By default, hit records are arranged in ascending order of E-value per input sequence.
(A) is the ID of the input sequence. Clicking on the header of this column will sort the table by query names.
(B) is the Genome ID of MAG. Click to jump to the corresponding page of Microbiome Datahub or EMBL-EBI MGnify (depending on which DB the genome data originated from).
(C) For each record, expand the reference protein sequence that the query hit, and the alignment details.
The letters in the alignment mean the following:
'|' ... Match
':' ... BLOSUM62 score > 0
'.' ... BLOSUM62 score = 0
'*' ... BLOSUM62 score < 0
MEO content
Subsequent pages show the results for **each** query sequence. To switch the query, press the button (A) and select the query for which you want to display the results.
In MicrobiomeDataHub , all metagenomic samples are annotated by MEO . MEO (Metagenome and Microbes Environmental Ontology) is a unified ontology describing what natural or human symbiotic environment the sample was taken from.
This bar chart shows how many MAGs associated with a given MEO were hit by the query (B).
Phylogenetic tree
To switch the query, press the button (A) and select the query for which you want to display the results.
This results page visualizes the phylogenetic distribution of hits on an phylogenetic tree.
The evolutionary relationships of Bacteria and Archaea down to the family level are displayed as a tree, with nodes corresponding to hit MAGs highlighted in red. Hovering over a node on the tree displays detailed taxonomic information.
Coverage
To switch the query, press the button (A) and select the query for which you want to display the results.
This page displays the "taxonomic coverage" for each amino acid position from the N-terminus (left end) to the C-terminus (right end) of the inputted protein query.
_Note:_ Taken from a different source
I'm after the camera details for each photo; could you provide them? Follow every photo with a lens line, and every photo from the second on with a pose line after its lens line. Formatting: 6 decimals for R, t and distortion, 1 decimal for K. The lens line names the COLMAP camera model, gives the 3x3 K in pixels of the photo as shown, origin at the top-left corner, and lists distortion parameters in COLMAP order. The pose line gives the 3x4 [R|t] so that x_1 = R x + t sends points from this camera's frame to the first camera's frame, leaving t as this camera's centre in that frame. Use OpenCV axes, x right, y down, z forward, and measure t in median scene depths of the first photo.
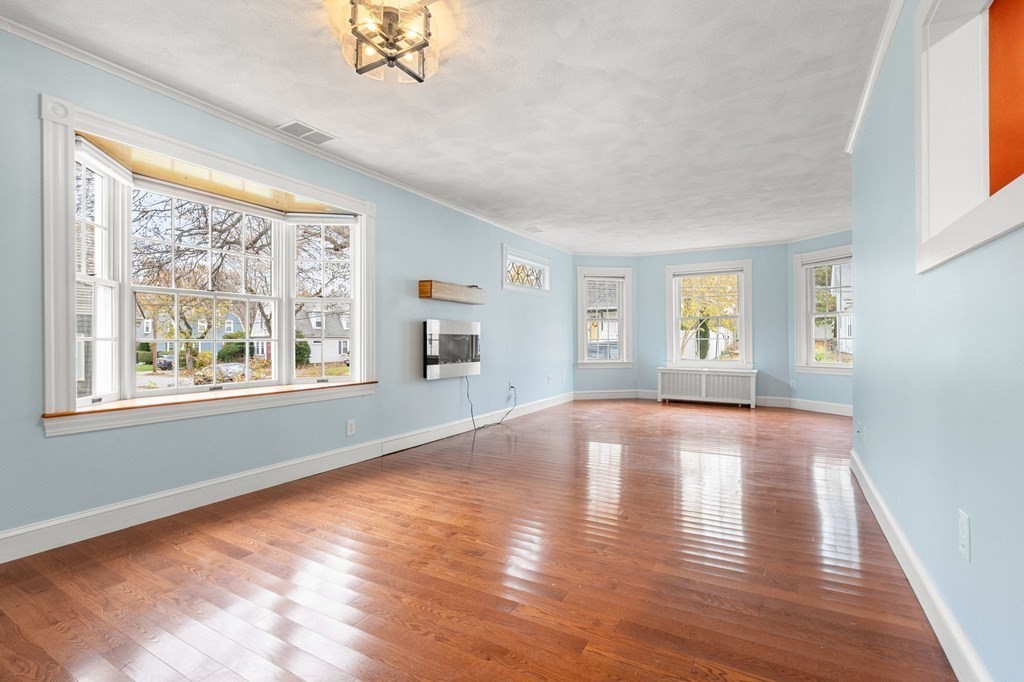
lens RADIAL K [[472.2, 0, 512.0], [0, 472.2, 341.0], [0, 0, 1]] dist [-0.001045, 0.001115]
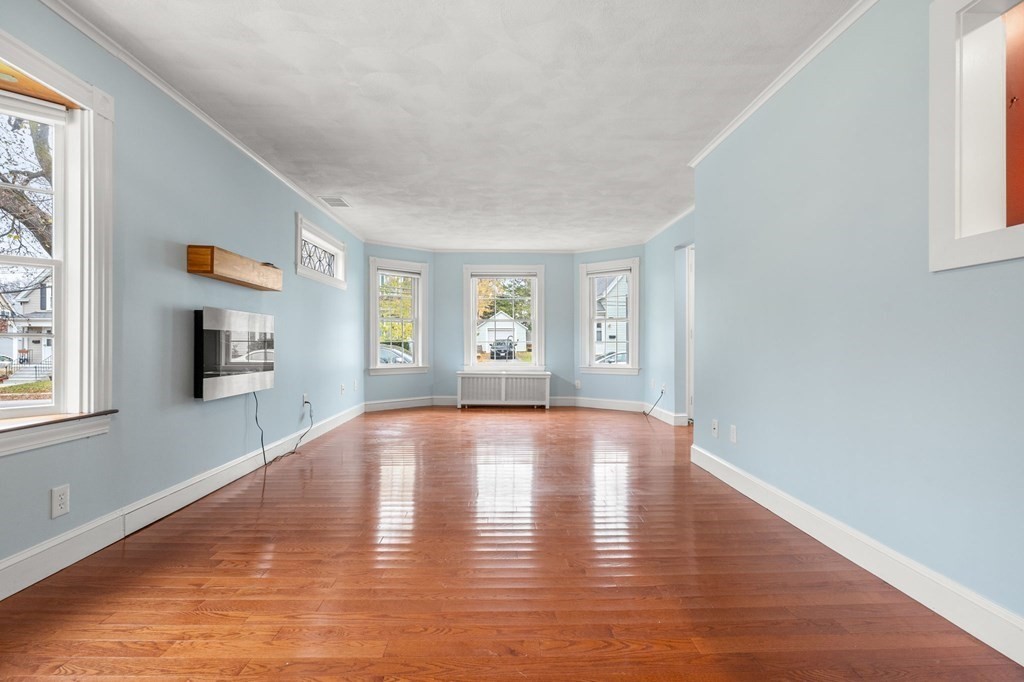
lens RADIAL K [[473.6, 0, 505.6], [0, 473.6, 345.6], [0, 0, 1]] dist [0.001996, 0.001161]
pose [[0.862256, 0.003276, 0.506462, -0.124253], [-0.004488, 0.999989, 0.001173, 0.003366], [-0.506452, -0.003285, 0.862262, 0.194082]]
This may allow for the discovery of relationships where certain domains are found only in specific taxa.
Completion table
In this page, instead of displaying individual results for hits of the query sequence to specific sequences in a MAG, aggregated results based on the total number of hits per MAG are shown.
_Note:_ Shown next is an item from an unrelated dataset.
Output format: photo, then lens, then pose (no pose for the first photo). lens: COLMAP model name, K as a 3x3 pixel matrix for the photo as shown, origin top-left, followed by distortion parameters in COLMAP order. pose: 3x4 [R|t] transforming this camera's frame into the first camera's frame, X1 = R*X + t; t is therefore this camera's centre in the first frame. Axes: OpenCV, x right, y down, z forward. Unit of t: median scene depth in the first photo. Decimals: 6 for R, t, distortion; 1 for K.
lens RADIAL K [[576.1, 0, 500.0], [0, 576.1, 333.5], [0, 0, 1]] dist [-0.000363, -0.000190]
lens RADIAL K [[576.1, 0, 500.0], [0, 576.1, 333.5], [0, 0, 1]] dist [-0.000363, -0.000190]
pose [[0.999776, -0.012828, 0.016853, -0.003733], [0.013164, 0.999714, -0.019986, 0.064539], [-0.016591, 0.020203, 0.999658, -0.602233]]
Hit MAGs are sorted and displayed based on the "Completion ratio" of multiple protein sequences queried in Multi-FASTA format.
Here, the completion ratio refers to the proportion of the multiple query protein sequences found together in the single MAG, with a MAG considered "found" if at least one sequence hits.
This feature enables, for example, the identification of MAGs in which multiple enzyme protein sequences constituting a certain metabolic pathway are collectively found.
(B) indicates the presence or absence of the query protein in each MAG. (C) represents the Completion ratio of each MAG.